EXTRACT PROVIDED =>
##############################
Just four of nine members of the Charleston County School District Board of Trustees seem to understand they live in a democracy, not an autocracy. The five others, fueled by the support of the right-wing Moms for Liberty (M4L) group, need to take a refresher course on civics so they can understand they work for everyone, not just a group labeled “extremist” by the Southern Poverty Law Center.
Ever since the M4L Five took control of the school board after the 2022 elections, school governance has been in chaos. Public meetings are run poorly. Despite rhetoric, decisions about school curricula seem measured against a narrow political agenda, not what’s best for students. Controversy and leaks pockmarked the decision on hiring a new superintendent.
And three months after Eric Gallien was hired, the M4L Five voted to put him on administrative leave to investigate some unknown complaint kept secret from the public.
This board is too quick to jump into private executive session — often illegally — to have discussions that likely should be in public. As we’ve written before, state law does not require any public body ever to enter into a secret session.
##############################
MATERIAL =>
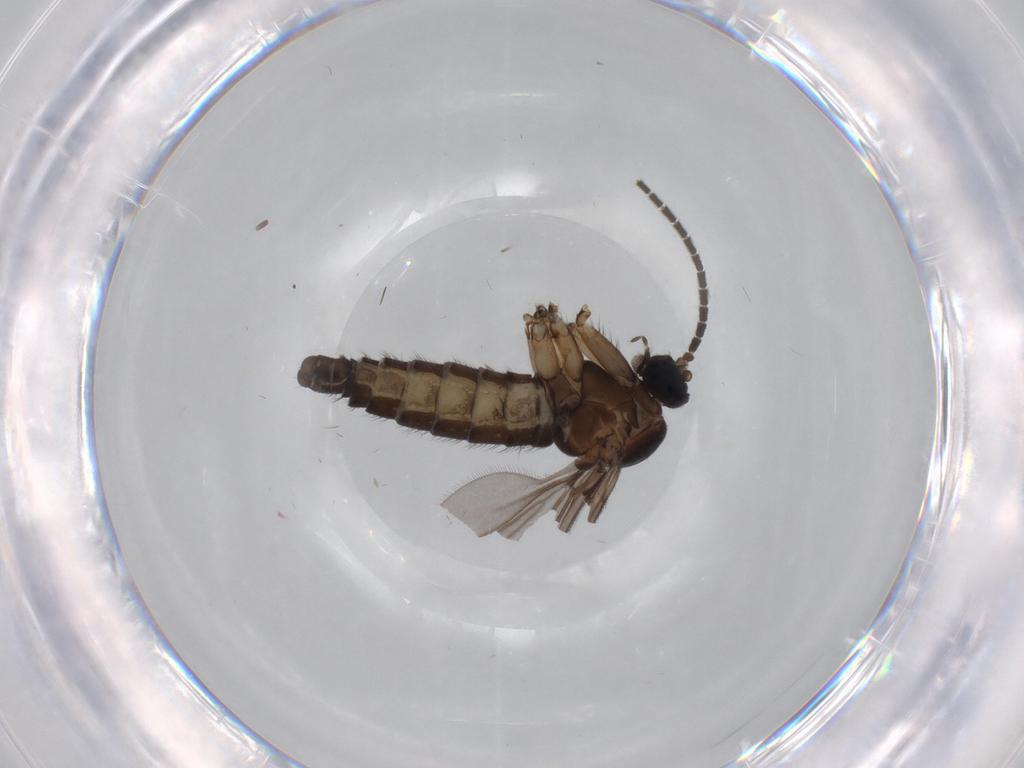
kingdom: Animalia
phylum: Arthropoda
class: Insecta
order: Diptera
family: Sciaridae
##############################
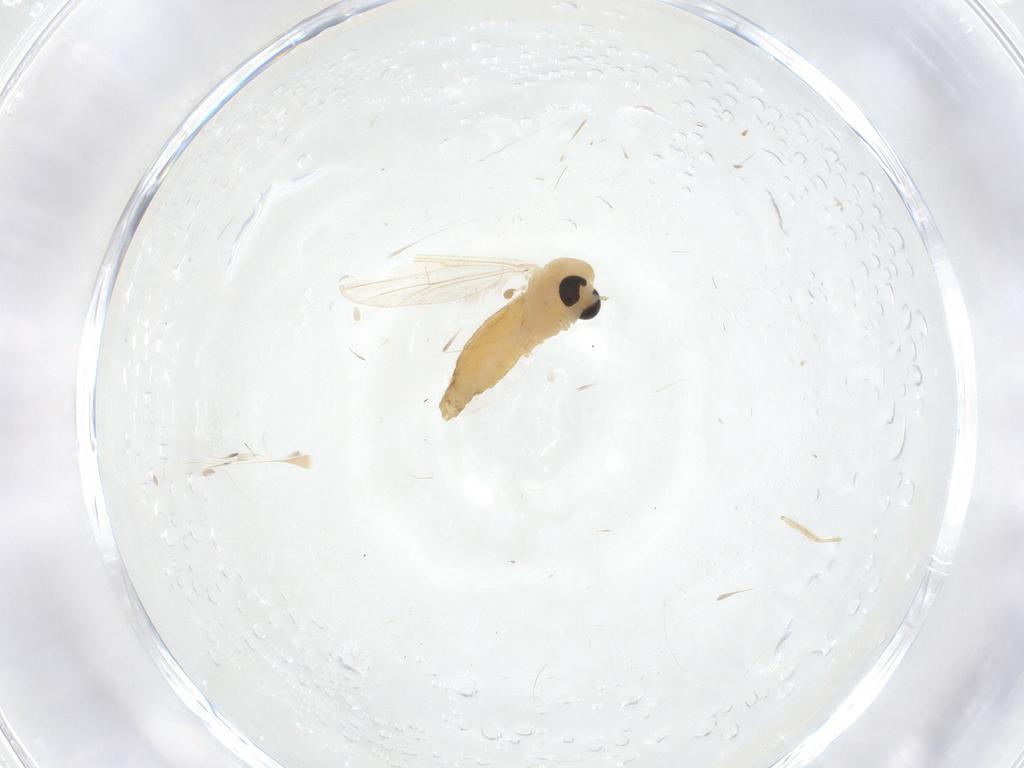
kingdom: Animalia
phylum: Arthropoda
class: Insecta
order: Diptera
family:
##############################
WHAT YOU ARE ASKED TO DO => According to the piece about the Charleston County school board, how long after Eric Gallien was hired did the board vote to place him on administrative leave? The rows are drawn from a separate source.

RESPONSE BELOW => Three months after he was hired.